To begin with, I was pleasantly surprised. Before the second chapter was over, both Barry and Maurice had almost been killed in childhood accidents, both before they were two.  Later on, Robin is almost wiped out by a truck. And they become youthful vandals and troublemakers. This was evidently a story fraught with incident and accident and who knows what else.

But then the story slowed down bogged in unimaginable detail. The Bee Gees started performing as children and their career continued for five decades. They also had a career as song writers, a career that started early and continued alongside their performing careers. It’s an important facet of their story. More than once, Barry Gibb and the others have said they would rather be remembered as a songwriters than pop stars. If you doubt me, read this book. This gets stated at least five times.

In addition we get a potted history of just about every band that ever recorded a Gibb Brothers song. Or played with the Bee Gees. Or musicians who played a gig in the Bee Gees band then went on with their own lives.  Not potted in a sentence but in at least two or three paragraphs. And the vast majority of pop bands disappear without trace, so this is tedious detail on bands you never heard of. 

And all incidents seem to require the viewpoint of all three brothers at least, if not their wives, families and business associates. Which might be useful if these views were substantially different but often they’re not. It’s more often reiteration than clarification or diversification. It’s like watching those all-star films where the contract states they all get equal screen time.

And we get press releases and statements, not summarised or effectively quoted but quoted in full. For example, Robin moves to the country with his wife and buys a dog, and as pop stars do, makes a statement about it. This may be of interest to fans, and the private life of one of the Bee Gees is fair fodder for a book like this. But do we need three paragraphs quoted in full on the dog taking to the country life? Wouldn’t one sentence do?

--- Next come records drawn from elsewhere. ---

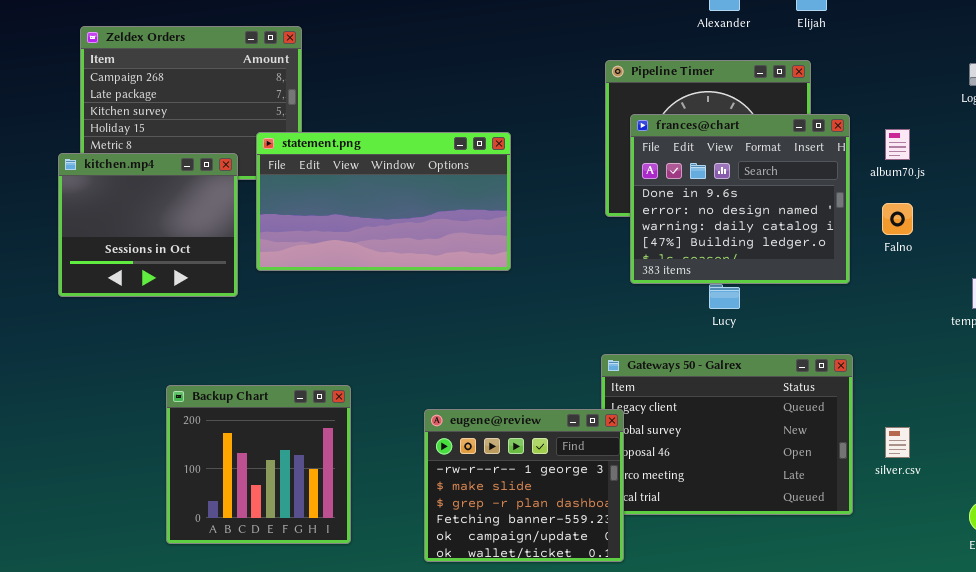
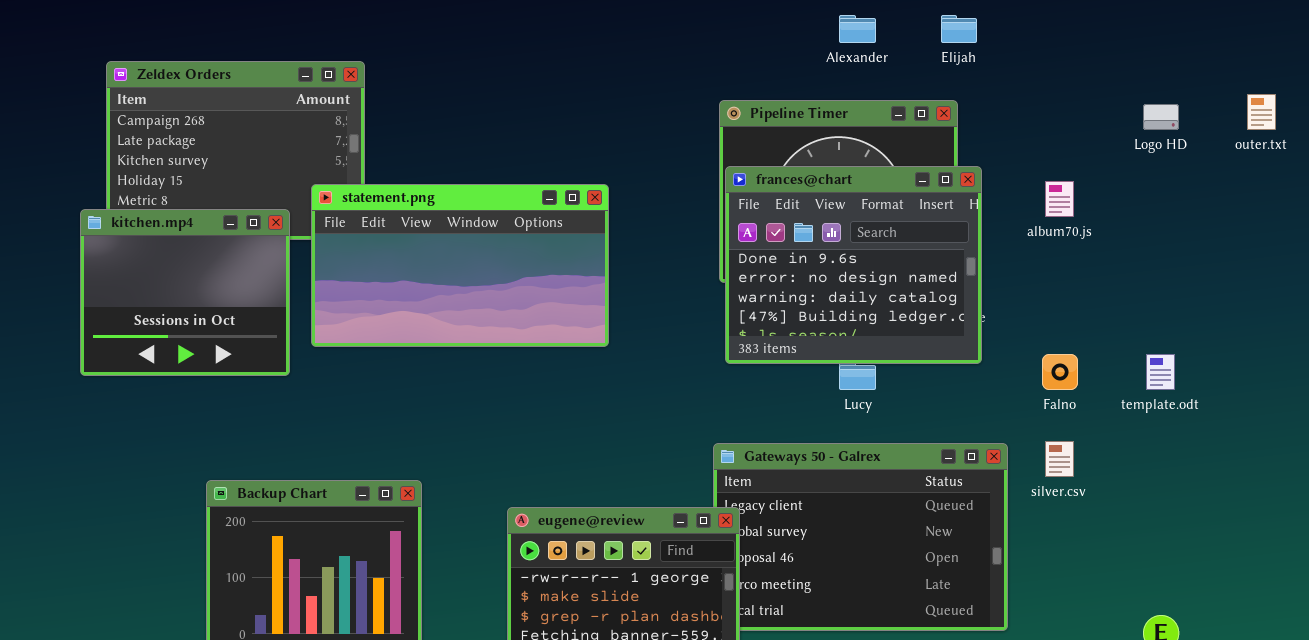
frances@chart: [630,114,850,284] -> [725,166,982,364], moved
Falno: [882,203,913,235] -> [1042,354,1078,390], moved
silver.csv: [885,427,910,458] -> [1045,441,1074,477], moved

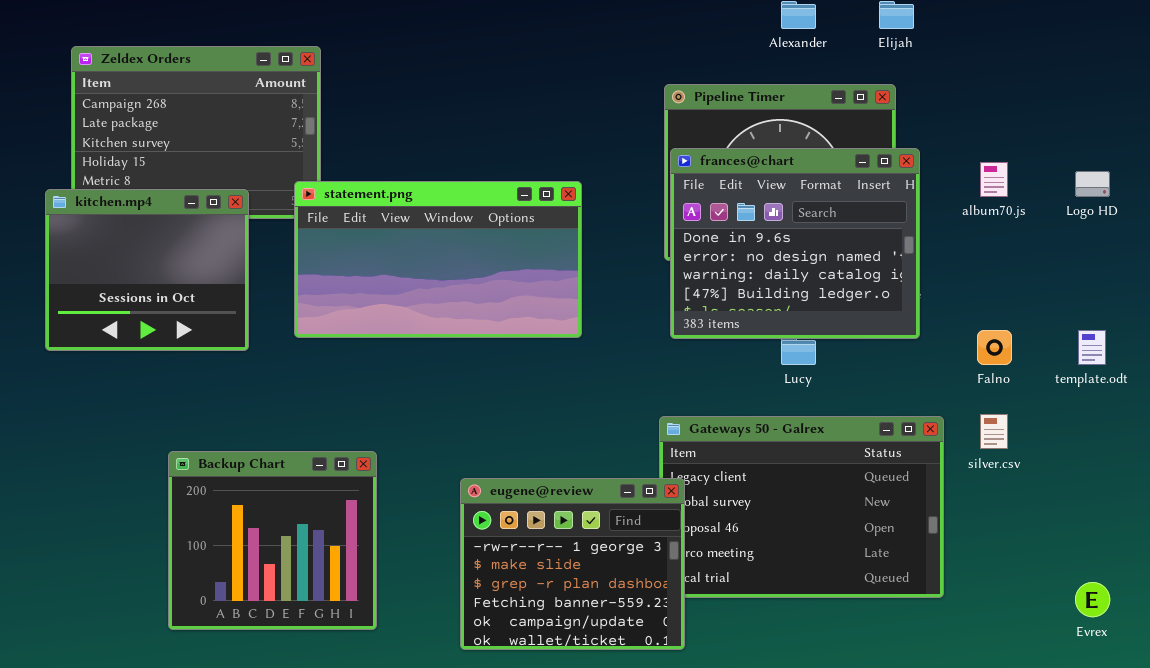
Logo HD: [1143,104,1179,130] -> [1075,171,1110,197], moved
statement.png: [311,184,609,347] -> [294,181,582,338], moved

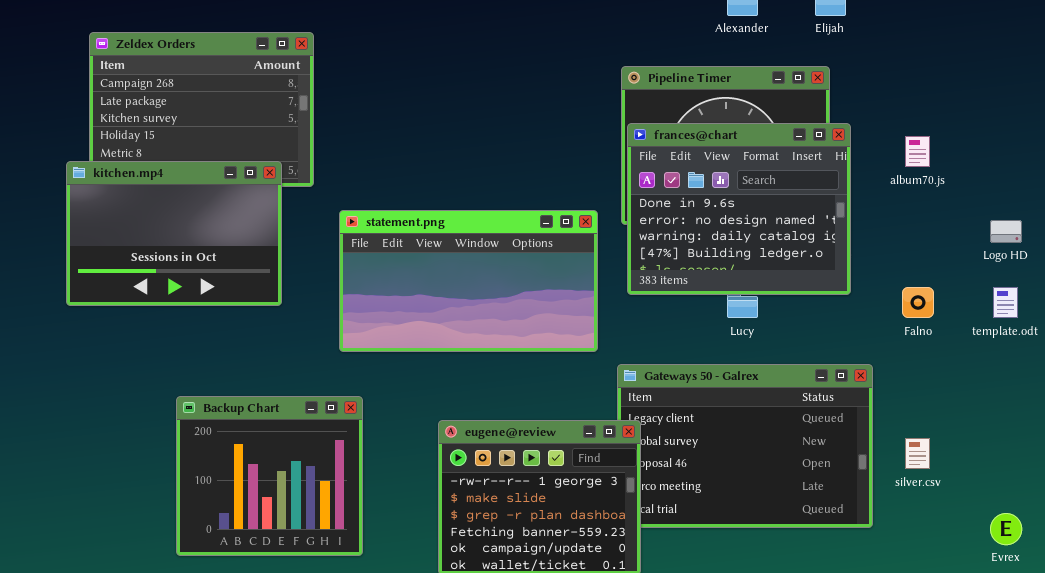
Logo HD: [1075,171,1110,197] -> [990,220,1022,243], moved
statement.png: [294,181,582,338] -> [339,210,598,352], moved
kitchen.mp4: [45,189,249,351] -> [66,161,282,306], resized
silver.csv: [980,414,1008,449] -> [905,438,930,469], moved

Not that this is not a story without interest. Three brothers creating a band and a sound that lasts for decades, producing some of the great pop songs, with break-ups, arguments, triumphs and low points, personal tragedy, there is a lot to be enjoyed here. (And compared to another family band, the Beach Boys, the Bee Gees are the Brady Bunch.) Meanwhile, their song-writing abilities alone deserve respect. They once wrote three number one hit songs in a fifteen-minute session. We learn their method of working, keeping rhythm by slapping their thighs, they set the melody first and never deviate from it, which may account for the tortured syntax some of their lyrics can have. This should be a scintillating and insightful read. But the book betrays its origins. It’s written by a committee (this approach worked once, with the King James Bible, and never since) and started life as a blurb for a program for one of their concerts. You’ve read one of those blurbs. Now imagine that going on for 700 pages. Not that it’s a hagiography. The band and its individual members get criticised and this is reported fairly.

Its major fault is a lack of editorial nous. There is no sense of what the authors are trying to do except get every thing they know about the Bee Gees into one book. Statements and information is repeated. One wonders if there was a final edit. This book is probably very useful as a reference book but as a read it’s tedious. The index is quite good. This is not damning with faint praise – lack of a good index has ruined many a good non-fiction book.

I wish this book was better than it is. I enjoy the Bee Gees’ music and in interviews they come across as entertaining and fun. The ultimate biography, despite the title here, is yet to be written.